*** DATASET EXCERPTS

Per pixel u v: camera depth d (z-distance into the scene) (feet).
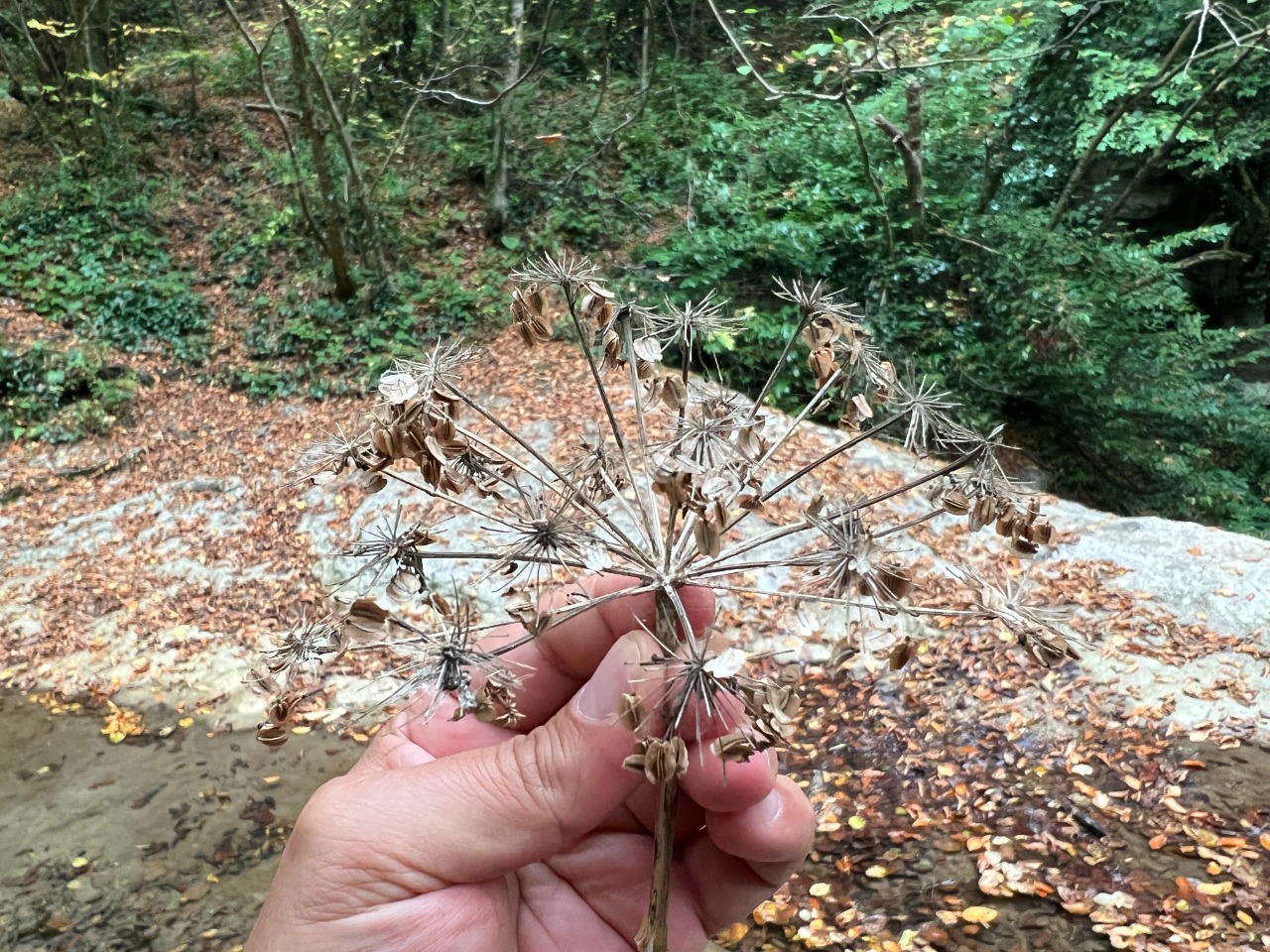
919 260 32.12
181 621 23.61
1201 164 41.42
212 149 45.52
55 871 16.75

******

### TASK DESCRIPTION
Each record above should come back exactly the same, only without its pictures.

### SOLUTION TO THE EXERCISE
Per pixel u v: camera depth d (z-distance into the scene) (feet).
919 260 32.12
181 621 23.61
1201 164 41.42
212 149 45.52
55 871 16.75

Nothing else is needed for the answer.